### Records to process
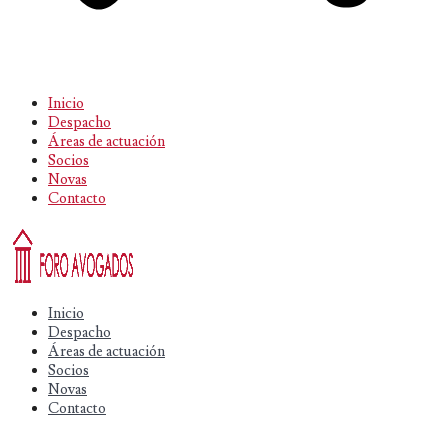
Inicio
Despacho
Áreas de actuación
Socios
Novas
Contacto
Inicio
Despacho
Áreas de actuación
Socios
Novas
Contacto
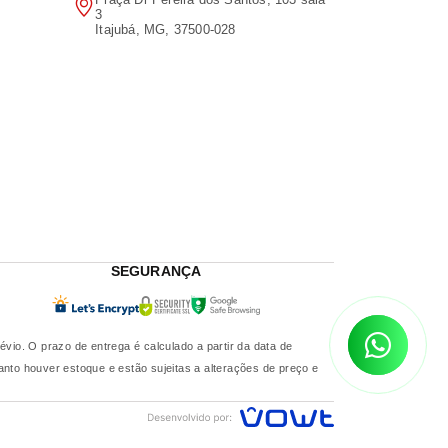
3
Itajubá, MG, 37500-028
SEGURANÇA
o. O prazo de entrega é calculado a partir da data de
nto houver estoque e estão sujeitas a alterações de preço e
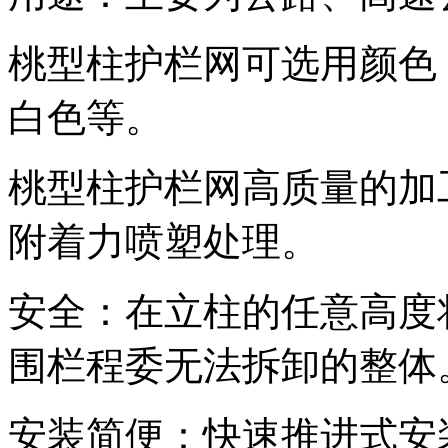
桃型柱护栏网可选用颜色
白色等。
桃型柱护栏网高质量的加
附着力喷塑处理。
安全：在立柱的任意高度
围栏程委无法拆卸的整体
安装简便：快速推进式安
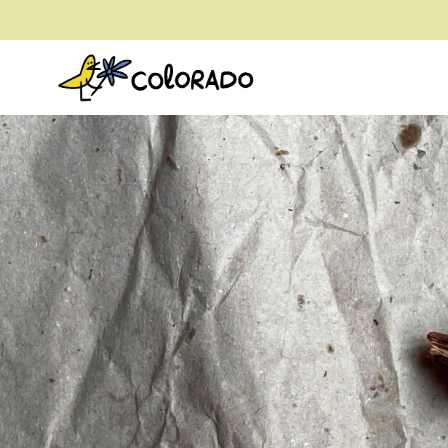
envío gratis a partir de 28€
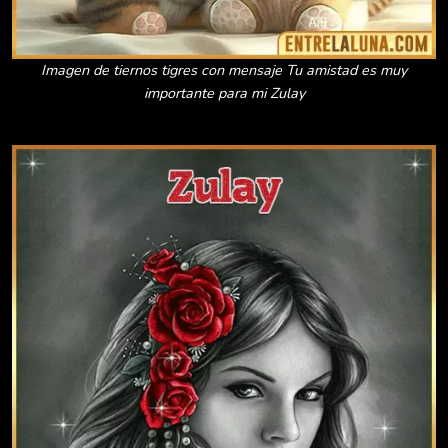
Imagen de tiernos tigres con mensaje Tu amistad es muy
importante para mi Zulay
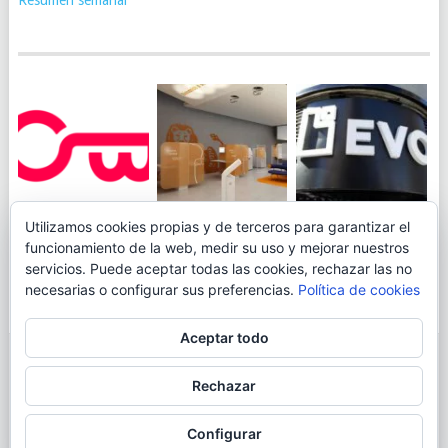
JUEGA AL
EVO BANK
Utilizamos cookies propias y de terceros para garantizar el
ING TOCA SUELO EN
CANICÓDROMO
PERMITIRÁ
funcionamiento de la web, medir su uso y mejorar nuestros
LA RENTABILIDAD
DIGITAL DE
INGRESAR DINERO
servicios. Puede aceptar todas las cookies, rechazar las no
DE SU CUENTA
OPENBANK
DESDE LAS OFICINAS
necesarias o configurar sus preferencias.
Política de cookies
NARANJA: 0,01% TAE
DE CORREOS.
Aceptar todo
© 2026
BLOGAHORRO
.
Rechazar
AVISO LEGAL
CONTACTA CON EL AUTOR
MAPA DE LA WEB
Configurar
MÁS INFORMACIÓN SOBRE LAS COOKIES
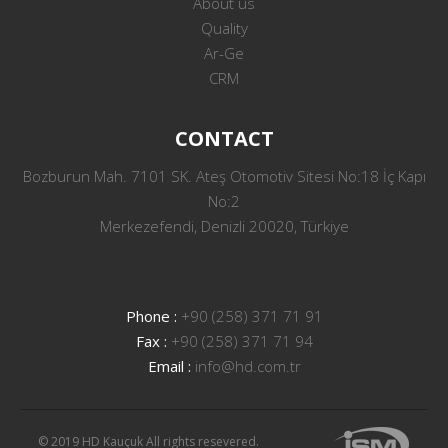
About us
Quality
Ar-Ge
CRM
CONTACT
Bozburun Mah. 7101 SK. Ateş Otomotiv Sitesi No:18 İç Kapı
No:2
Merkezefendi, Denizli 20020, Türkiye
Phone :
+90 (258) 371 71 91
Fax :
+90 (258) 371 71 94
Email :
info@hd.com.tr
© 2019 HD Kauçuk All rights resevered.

### Exercise brief
Copy out all lines above that include the string "para".

### Exercise output
importante para mi Zulay
Utilizamos cookies propias y de terceros para garantizar el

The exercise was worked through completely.